Frankfurt'dan kardeş geldi
Büyükşehir Belediyesi Tiyatroları, yalnızca Eskişehirli sanat severleri hizmet etmiyor, fakat aynı zamanda kentimizin dünyaya açılan bir penceresi oluyor. Eskişehirli sahne sanatçıları, son olarak Frankfurt'dan gelen Alman meslektaşlarını ağırladı. Tiyatro Frankfurt'un oyuncuları 'Kim Geldi' adlı komediyle Eskişehirli sanat severlerin karşısına çıktı. Duyduğumuz kadarıyla Şehir Tiyatroları mart ayında Almanya'ya giderek, iade-i ziyarette bulunacaklarmış. Özellikle yabancı memleketlere giden sanatçılarımız, göğsümüzün daha bir kabarmasına neden oluyor. Çok iyi hatırlıyorum 2009 yılında yönetmenliğini Emir İzci'nin yaptığı Mankurt adlı oyun Petersburg şehrinde başarıdan başarıya koşmuş, Büyükşehir Belediyesi'nin pek çok ödül almasını sağlamıştı. Bu gibi uluslararası çalışmaların sayısının artmasını temenni ederiz. Atatürk'ün de belirttiği gibi Türk Milleti'nin en önemli özelliklerinden birisi, güzel sanatlara olan yeteneğidir. Bizleri çölde kertenkele avlayıp, sıkıldıkça havaya kalaşnikofla ateş ediyor zanneden Avrupalıların, gerçekleri görmesi çok güzel bir şey...
Tepebaşı taraf oldu
Çevreci çalışmalarıyla dikkatleri çeken Tepebaşı Belediyesi, Türkiye genelinde 24 belediyenin arasına girdi ve 'İklim İçin Varız' deklarasyonunu imzaladı. Boğaziçi Üniversitesi'nde gerçekleşen deklarasyon ile, küresel ısı ortalamasının 1 buçuk derecede tutulması hedefleniyor. Tabii bazılarına 1 buçuk derece çok düşük gelebilir. Ancak gece ve gündüz farklarını, kutuplardaki eksi 60 dereceyi bulan soğukları da hesapladığınızda; bunun normal bir derece olduğunu anlıyoruz.

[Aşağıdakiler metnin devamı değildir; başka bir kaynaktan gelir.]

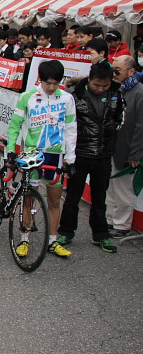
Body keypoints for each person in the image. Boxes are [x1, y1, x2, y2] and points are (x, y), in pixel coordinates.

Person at [6, 60, 77, 257]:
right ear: (40, 80)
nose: (52, 87)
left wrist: (70, 158)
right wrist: (11, 149)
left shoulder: (66, 99)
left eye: (56, 83)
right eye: (48, 83)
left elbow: (71, 129)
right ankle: (24, 238)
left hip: (55, 155)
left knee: (54, 201)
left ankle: (52, 241)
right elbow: (14, 126)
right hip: (33, 154)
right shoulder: (27, 97)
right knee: (29, 198)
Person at [57, 63, 125, 253]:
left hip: (104, 153)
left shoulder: (116, 95)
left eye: (105, 86)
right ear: (89, 79)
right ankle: (66, 231)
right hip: (80, 153)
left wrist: (109, 134)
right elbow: (66, 124)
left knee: (100, 197)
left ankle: (101, 234)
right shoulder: (74, 95)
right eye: (97, 85)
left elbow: (119, 120)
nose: (101, 89)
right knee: (73, 196)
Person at [106, 55, 143, 237]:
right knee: (111, 188)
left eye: (118, 71)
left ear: (131, 71)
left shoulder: (139, 92)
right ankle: (110, 220)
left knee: (123, 190)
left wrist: (135, 153)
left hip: (128, 151)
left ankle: (121, 225)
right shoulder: (118, 90)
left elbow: (140, 127)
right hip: (113, 146)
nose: (115, 74)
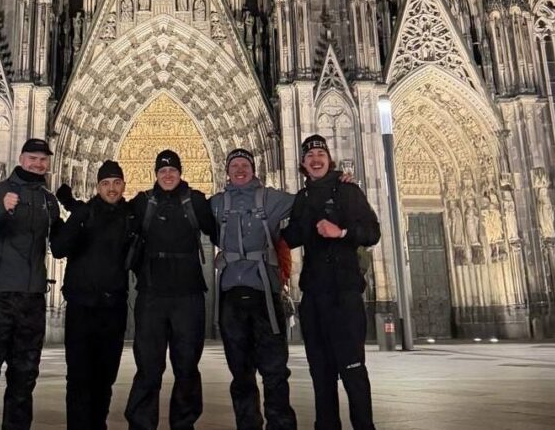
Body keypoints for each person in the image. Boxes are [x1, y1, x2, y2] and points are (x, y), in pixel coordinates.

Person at [0, 138, 61, 430]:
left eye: (43, 159)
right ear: (20, 158)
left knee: (24, 378)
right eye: (32, 158)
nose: (38, 164)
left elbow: (60, 240)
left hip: (31, 300)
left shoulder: (48, 199)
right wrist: (1, 209)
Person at [282, 135, 380, 430]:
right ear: (302, 164)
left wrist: (341, 233)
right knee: (320, 373)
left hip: (345, 294)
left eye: (321, 153)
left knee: (352, 369)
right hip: (314, 296)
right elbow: (291, 236)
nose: (315, 159)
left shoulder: (348, 191)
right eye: (310, 155)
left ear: (329, 159)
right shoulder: (302, 198)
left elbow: (372, 232)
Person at [124, 150, 216, 430]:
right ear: (155, 173)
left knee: (187, 367)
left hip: (188, 294)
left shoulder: (196, 201)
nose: (167, 175)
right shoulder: (142, 203)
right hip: (152, 294)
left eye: (172, 170)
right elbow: (111, 216)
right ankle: (141, 424)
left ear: (180, 172)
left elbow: (223, 228)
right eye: (162, 170)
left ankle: (184, 424)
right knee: (148, 369)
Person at [209, 149, 297, 430]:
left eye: (244, 165)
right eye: (234, 165)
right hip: (232, 298)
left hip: (265, 296)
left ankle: (281, 425)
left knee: (274, 371)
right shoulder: (216, 204)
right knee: (241, 373)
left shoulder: (270, 198)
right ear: (227, 172)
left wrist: (338, 181)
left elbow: (307, 202)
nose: (239, 169)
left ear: (253, 168)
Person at [51, 160, 134, 430]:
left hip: (113, 307)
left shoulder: (130, 216)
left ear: (124, 185)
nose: (112, 188)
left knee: (105, 376)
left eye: (116, 183)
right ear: (97, 187)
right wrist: (67, 220)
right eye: (106, 184)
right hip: (82, 307)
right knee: (78, 376)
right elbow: (59, 249)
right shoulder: (84, 214)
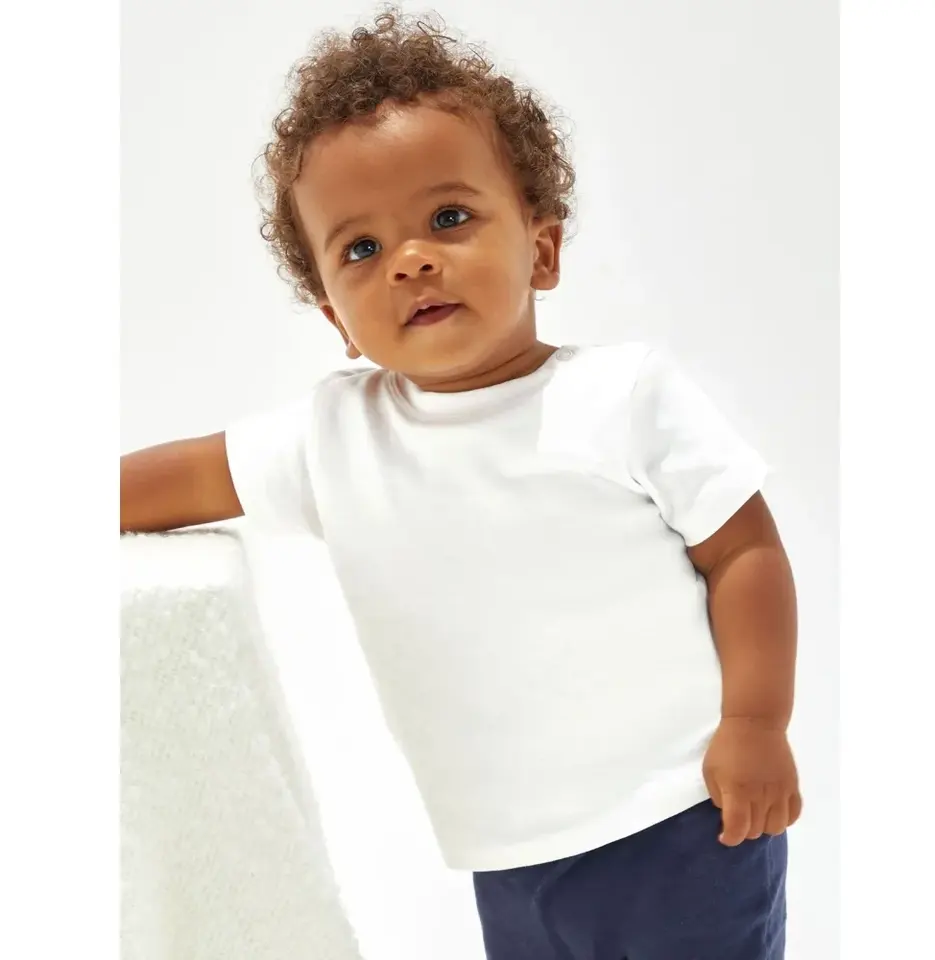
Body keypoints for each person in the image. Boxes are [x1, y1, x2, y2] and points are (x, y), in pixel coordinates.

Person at [120, 9, 801, 959]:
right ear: (337, 318)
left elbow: (745, 554)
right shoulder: (335, 436)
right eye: (361, 249)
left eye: (448, 217)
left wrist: (756, 723)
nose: (411, 259)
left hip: (685, 816)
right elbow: (180, 477)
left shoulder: (624, 397)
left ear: (542, 249)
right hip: (508, 856)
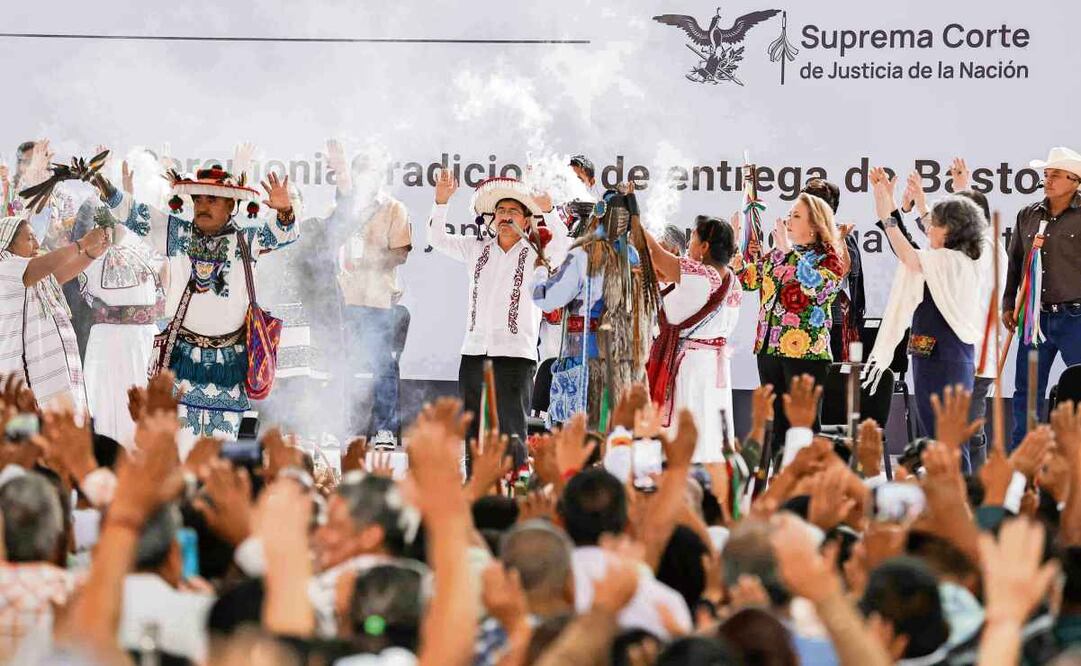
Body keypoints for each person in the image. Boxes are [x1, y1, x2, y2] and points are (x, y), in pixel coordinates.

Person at [95, 159, 299, 443]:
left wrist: (286, 210)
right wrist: (105, 189)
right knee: (177, 448)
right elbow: (134, 215)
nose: (202, 205)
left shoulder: (247, 239)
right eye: (198, 198)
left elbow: (283, 234)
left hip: (229, 364)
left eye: (213, 199)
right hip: (182, 361)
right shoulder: (177, 234)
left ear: (231, 206)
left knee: (219, 454)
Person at [427, 170, 568, 444]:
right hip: (474, 353)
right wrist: (441, 201)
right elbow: (437, 239)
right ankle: (476, 485)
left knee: (512, 433)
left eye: (512, 211)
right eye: (500, 210)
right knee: (473, 433)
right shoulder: (477, 248)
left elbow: (564, 247)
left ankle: (513, 485)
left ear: (526, 220)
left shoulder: (537, 251)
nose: (504, 216)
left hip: (516, 356)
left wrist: (548, 208)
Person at [864, 168, 988, 471]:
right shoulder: (948, 259)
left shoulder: (953, 261)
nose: (928, 228)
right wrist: (888, 207)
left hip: (946, 359)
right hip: (930, 357)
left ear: (951, 229)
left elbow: (909, 255)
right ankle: (946, 501)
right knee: (938, 438)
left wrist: (889, 217)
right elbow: (915, 249)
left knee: (947, 440)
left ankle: (957, 504)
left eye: (934, 224)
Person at [531, 188, 657, 429]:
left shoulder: (583, 255)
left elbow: (546, 298)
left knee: (580, 440)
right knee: (616, 435)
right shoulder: (637, 258)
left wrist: (539, 272)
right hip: (626, 365)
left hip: (583, 366)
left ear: (598, 216)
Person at [734, 192, 846, 453]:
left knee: (802, 429)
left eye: (796, 216)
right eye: (789, 214)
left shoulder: (829, 257)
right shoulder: (778, 254)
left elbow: (818, 289)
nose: (789, 220)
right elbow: (747, 280)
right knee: (775, 428)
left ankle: (803, 488)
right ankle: (776, 483)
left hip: (806, 355)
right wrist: (736, 242)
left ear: (815, 225)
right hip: (769, 350)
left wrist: (789, 252)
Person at [331, 143, 413, 445]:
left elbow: (401, 253)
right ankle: (339, 428)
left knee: (384, 366)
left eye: (374, 172)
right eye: (362, 171)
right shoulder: (341, 209)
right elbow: (325, 246)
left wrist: (369, 260)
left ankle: (384, 430)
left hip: (379, 301)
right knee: (340, 365)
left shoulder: (393, 208)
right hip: (345, 299)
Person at [643, 215, 742, 461]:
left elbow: (655, 254)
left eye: (693, 239)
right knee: (710, 431)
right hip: (715, 367)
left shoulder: (700, 274)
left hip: (690, 367)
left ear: (705, 247)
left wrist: (634, 218)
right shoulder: (733, 279)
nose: (689, 245)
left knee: (687, 425)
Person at [1003, 147, 1081, 449]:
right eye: (1046, 175)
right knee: (1027, 390)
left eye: (1056, 176)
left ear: (1074, 180)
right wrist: (1009, 304)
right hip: (1034, 319)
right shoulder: (1027, 215)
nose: (1047, 181)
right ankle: (1023, 459)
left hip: (1075, 317)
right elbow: (1015, 263)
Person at [75, 200, 166, 446]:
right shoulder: (89, 253)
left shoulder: (141, 248)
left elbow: (165, 276)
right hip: (109, 339)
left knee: (143, 403)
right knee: (109, 402)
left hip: (145, 338)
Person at [0, 216, 109, 412]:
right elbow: (48, 265)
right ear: (8, 243)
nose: (37, 243)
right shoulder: (5, 268)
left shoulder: (33, 276)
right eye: (29, 238)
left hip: (45, 379)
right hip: (26, 381)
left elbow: (60, 274)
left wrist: (90, 254)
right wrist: (83, 243)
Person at [802, 178, 865, 363]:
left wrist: (839, 240)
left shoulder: (841, 233)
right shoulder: (797, 234)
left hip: (833, 309)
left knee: (834, 370)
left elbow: (843, 272)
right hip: (799, 310)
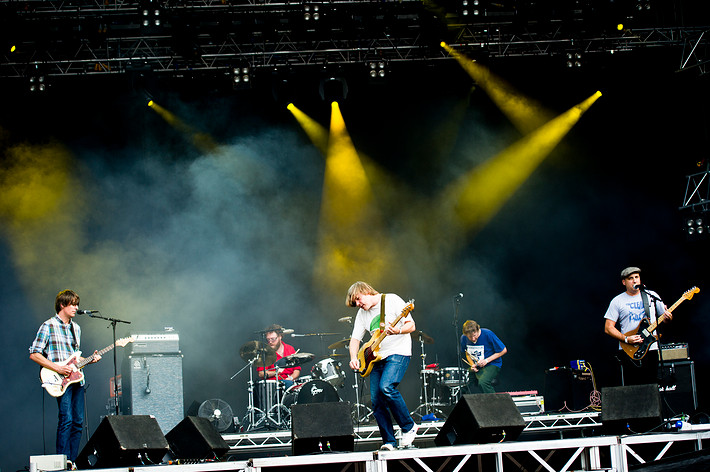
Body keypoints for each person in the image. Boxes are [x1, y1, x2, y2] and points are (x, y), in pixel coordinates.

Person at [29, 289, 101, 464]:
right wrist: (58, 368)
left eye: (77, 305)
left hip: (76, 379)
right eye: (73, 304)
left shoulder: (76, 328)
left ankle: (71, 461)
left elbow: (75, 358)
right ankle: (61, 461)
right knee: (66, 419)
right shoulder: (48, 326)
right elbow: (34, 354)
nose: (76, 308)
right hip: (59, 380)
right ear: (62, 304)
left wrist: (90, 359)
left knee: (78, 421)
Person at [347, 281, 418, 451]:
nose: (358, 304)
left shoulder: (391, 300)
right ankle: (389, 441)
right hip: (375, 358)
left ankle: (409, 426)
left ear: (365, 291)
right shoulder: (361, 314)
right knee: (377, 401)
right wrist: (353, 358)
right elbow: (355, 340)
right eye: (355, 303)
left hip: (398, 352)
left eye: (358, 299)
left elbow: (411, 325)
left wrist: (398, 331)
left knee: (386, 387)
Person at [604, 266, 672, 386]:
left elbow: (664, 318)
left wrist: (668, 318)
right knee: (633, 386)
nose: (635, 281)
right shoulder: (617, 301)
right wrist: (626, 339)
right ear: (624, 282)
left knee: (652, 386)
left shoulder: (651, 296)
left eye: (637, 277)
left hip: (651, 348)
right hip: (629, 350)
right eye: (631, 278)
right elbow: (608, 327)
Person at [460, 320, 507, 394]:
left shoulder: (488, 334)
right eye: (470, 337)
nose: (473, 339)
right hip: (476, 365)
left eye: (474, 335)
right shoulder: (463, 338)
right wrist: (472, 364)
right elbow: (467, 353)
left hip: (492, 364)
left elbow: (503, 350)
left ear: (478, 330)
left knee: (483, 383)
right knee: (462, 382)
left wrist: (486, 361)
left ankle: (494, 403)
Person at [256, 324, 301, 390]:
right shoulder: (265, 353)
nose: (270, 342)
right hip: (273, 386)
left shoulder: (290, 349)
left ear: (280, 336)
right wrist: (276, 372)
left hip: (290, 383)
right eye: (268, 340)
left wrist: (290, 378)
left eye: (273, 339)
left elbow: (297, 370)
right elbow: (261, 373)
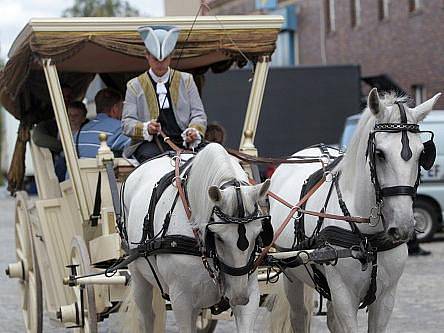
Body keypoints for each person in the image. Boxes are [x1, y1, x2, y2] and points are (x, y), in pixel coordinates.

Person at [121, 25, 207, 162]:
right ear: (147, 56)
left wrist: (193, 131)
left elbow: (199, 115)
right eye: (156, 59)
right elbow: (127, 124)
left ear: (171, 56)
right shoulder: (134, 85)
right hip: (150, 144)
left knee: (212, 154)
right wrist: (146, 128)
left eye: (165, 58)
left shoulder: (187, 80)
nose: (160, 63)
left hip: (185, 142)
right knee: (153, 162)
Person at [75, 88, 130, 158]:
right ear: (115, 109)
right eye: (122, 107)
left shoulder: (79, 132)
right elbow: (135, 151)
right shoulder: (120, 128)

Maalesef dünyamız giderek ısınıyor ve bütün bilimsel çalışmalar, bu ısınmanın biz iki ayaklıların sorumsuzluğu yüzünden olduğunu gösteriyor. Türkiye genelinde 1.397 belediyenin yalnızca 24'ünün bu antlaşmaya imza atması üzücü bir durum. Öte yandan bir Eskişehirli olarak böylesine elit bir grubun içinde olmak da sevindirici bir gelişme. "İklim için taraf olduk" diyen Ahmet Ataç ve Tepebaşı Belediyesi çalışanlarını tebrik ederiz.